- _Written task_
Extract from the data below every line that contains the word "watch", and copy each such line in full.

- _Excerpted data_
============
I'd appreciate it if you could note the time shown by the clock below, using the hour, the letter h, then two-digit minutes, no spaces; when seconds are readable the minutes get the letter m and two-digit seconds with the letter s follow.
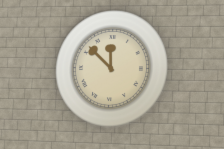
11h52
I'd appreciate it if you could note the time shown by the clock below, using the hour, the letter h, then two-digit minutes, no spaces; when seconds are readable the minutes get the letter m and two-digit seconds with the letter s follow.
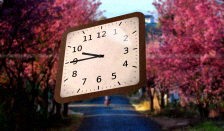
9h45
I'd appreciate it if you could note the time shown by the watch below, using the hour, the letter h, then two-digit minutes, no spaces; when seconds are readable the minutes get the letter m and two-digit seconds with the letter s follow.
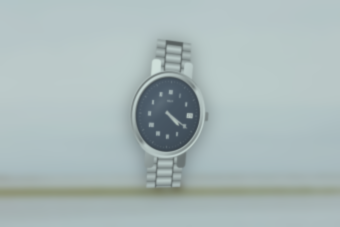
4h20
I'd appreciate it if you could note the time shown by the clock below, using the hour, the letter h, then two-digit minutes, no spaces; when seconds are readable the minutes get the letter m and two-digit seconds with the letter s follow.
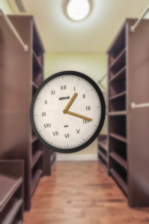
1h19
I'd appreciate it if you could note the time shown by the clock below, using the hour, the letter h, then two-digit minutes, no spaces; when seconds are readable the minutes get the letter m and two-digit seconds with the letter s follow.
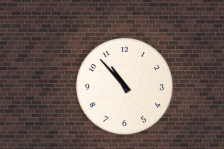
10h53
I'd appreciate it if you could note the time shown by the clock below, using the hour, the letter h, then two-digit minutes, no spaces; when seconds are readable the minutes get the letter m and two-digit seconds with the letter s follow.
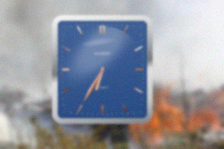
============
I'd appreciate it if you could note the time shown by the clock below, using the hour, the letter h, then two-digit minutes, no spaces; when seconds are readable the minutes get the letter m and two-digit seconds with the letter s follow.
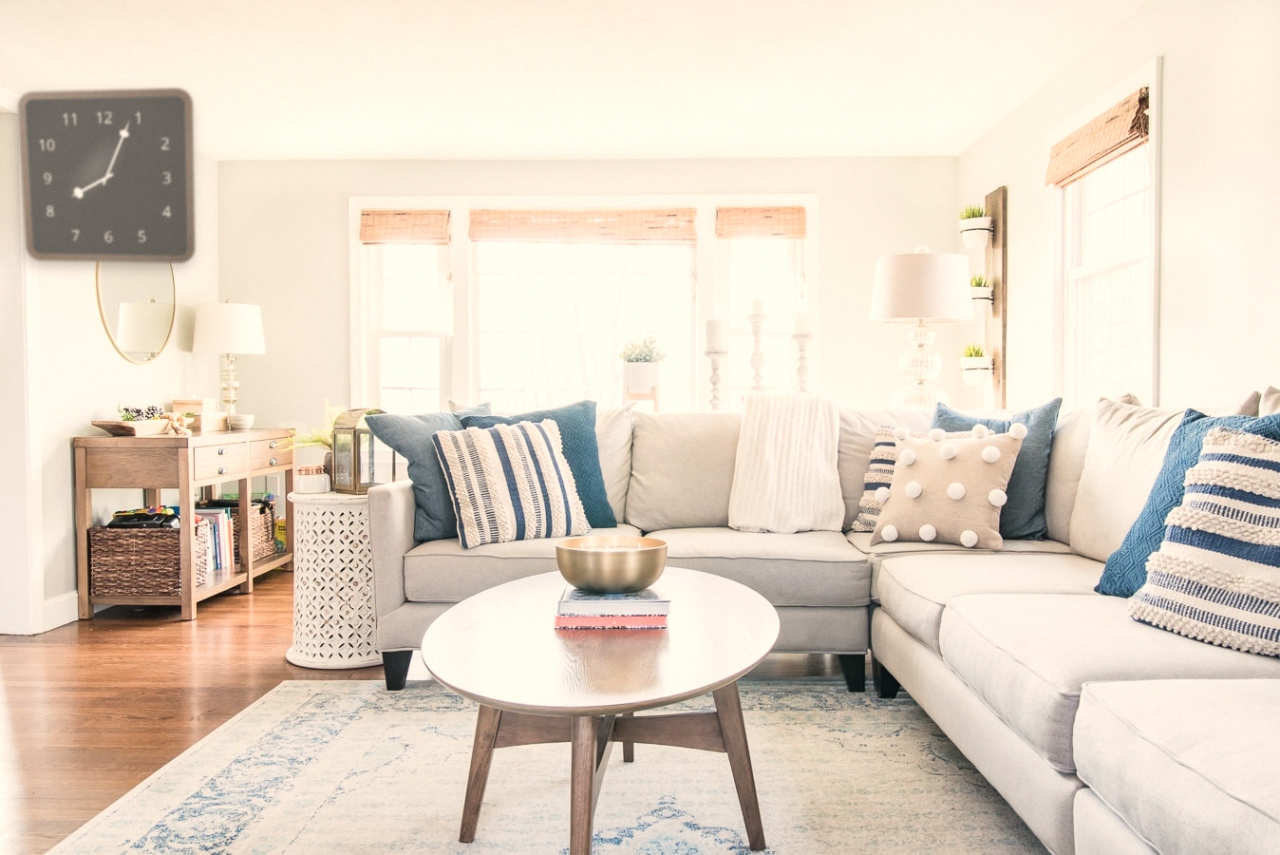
============
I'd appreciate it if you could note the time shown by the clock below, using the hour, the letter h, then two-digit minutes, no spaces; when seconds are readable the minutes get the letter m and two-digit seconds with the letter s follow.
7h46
============
- _Solution below_
I'd appreciate it if you could note the time shown by the watch below, using the hour, the letter h, then two-digit minutes, no spaces; when seconds are readable the minutes get the letter m and two-digit seconds with the letter s follow.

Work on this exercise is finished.